What is being asked ▸ Output the text lines of the stored dataset items below, starting at the line containing "Aurora is Rare in Brampton — But Not" and ending at the line containing "professionalism and we", with both of those lines included. Leave the picture markers out of your answer.

(Stored dataset items)
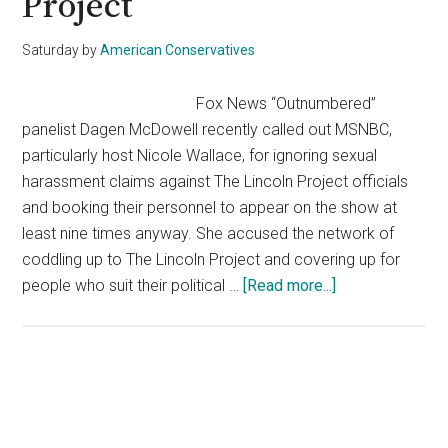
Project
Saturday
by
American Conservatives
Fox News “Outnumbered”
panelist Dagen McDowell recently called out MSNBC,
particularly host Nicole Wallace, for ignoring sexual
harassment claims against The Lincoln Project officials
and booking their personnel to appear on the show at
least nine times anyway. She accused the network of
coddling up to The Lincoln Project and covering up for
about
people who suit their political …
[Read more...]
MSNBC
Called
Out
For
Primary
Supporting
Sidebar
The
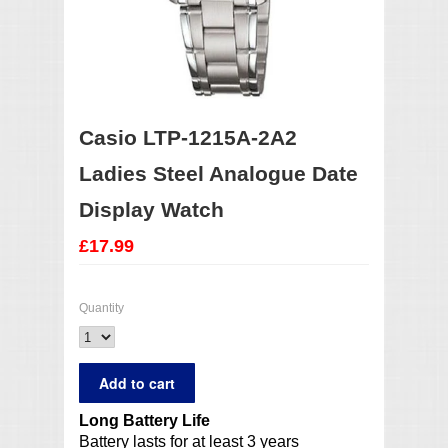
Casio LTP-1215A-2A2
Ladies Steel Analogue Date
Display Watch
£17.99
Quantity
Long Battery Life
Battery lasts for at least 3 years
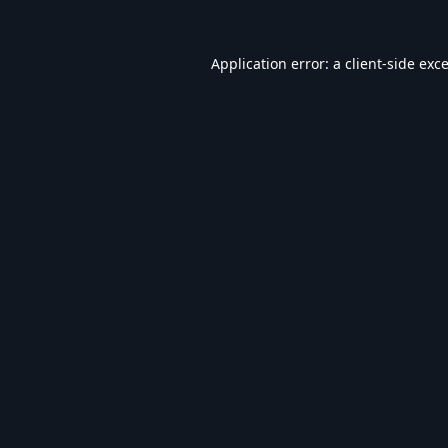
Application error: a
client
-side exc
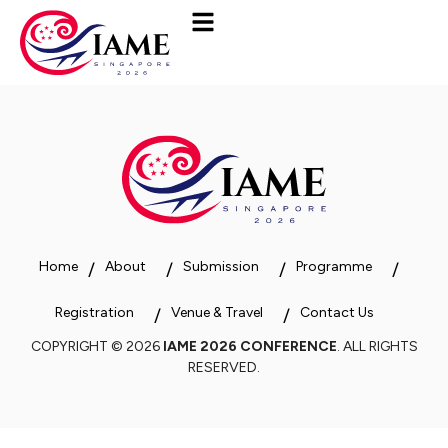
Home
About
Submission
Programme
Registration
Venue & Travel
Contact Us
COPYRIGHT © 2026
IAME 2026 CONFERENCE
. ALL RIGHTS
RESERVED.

---

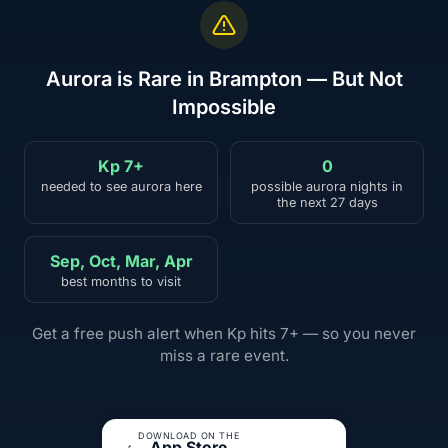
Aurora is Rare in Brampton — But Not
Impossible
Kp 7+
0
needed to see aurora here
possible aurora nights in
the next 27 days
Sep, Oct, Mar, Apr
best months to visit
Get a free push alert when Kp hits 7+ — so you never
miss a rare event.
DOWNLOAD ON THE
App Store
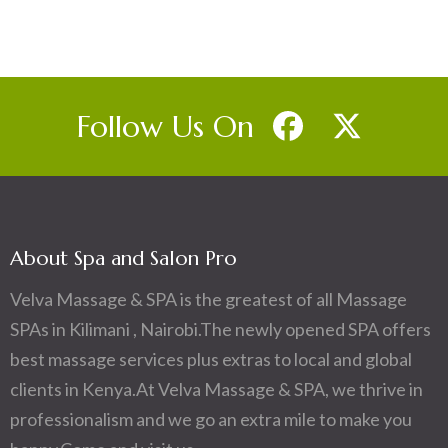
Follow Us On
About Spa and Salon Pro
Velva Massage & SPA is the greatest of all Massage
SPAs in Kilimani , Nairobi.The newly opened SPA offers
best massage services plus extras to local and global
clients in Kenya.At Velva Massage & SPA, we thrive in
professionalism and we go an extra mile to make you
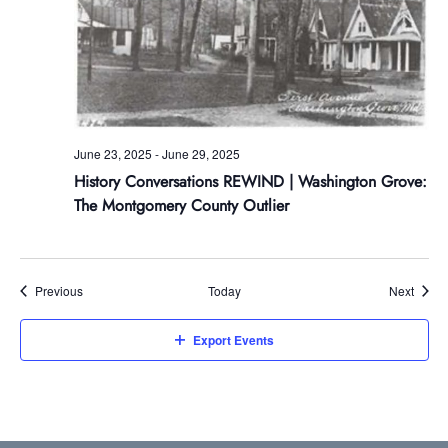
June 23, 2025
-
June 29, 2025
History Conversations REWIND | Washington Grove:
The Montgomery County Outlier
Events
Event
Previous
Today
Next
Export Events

...

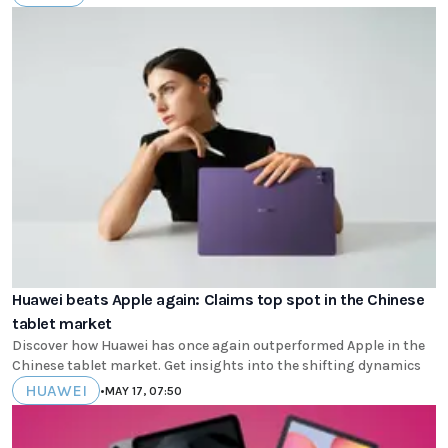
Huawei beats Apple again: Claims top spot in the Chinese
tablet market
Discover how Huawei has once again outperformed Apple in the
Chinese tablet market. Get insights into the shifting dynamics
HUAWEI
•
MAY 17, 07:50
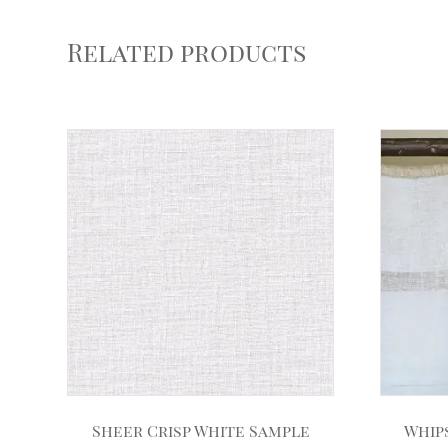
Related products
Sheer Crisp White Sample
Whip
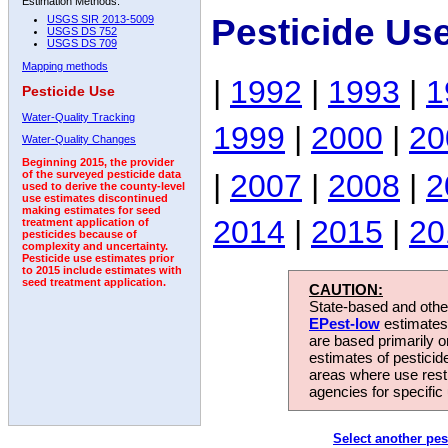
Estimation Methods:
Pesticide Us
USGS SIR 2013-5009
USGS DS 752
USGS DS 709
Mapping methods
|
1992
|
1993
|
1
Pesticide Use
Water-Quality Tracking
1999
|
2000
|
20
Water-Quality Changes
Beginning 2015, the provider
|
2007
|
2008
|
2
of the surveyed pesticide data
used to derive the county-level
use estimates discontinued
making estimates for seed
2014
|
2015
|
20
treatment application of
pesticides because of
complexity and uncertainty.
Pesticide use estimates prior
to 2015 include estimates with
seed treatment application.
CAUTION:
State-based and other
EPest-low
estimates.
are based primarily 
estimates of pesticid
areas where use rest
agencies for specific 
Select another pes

Result of this task ▸
Aurora is Rare in Brampton — But Not
Impossible
Kp 7+
0
needed to see aurora here
possible aurora nights in
the next 27 days
Sep, Oct, Mar, Apr
best months to visit
Get a free push alert when Kp hits 7+ — so you never
miss a rare event.
DOWNLOAD ON THE
App Store
Follow Us On
About Spa and Salon Pro
Velva Massage & SPA is the greatest of all Massage
SPAs in Kilimani , Nairobi.The newly opened SPA offers
best massage services plus extras to local and global
clients in Kenya.At Velva Massage & SPA, we thrive in
professionalism and we go an extra mile to make you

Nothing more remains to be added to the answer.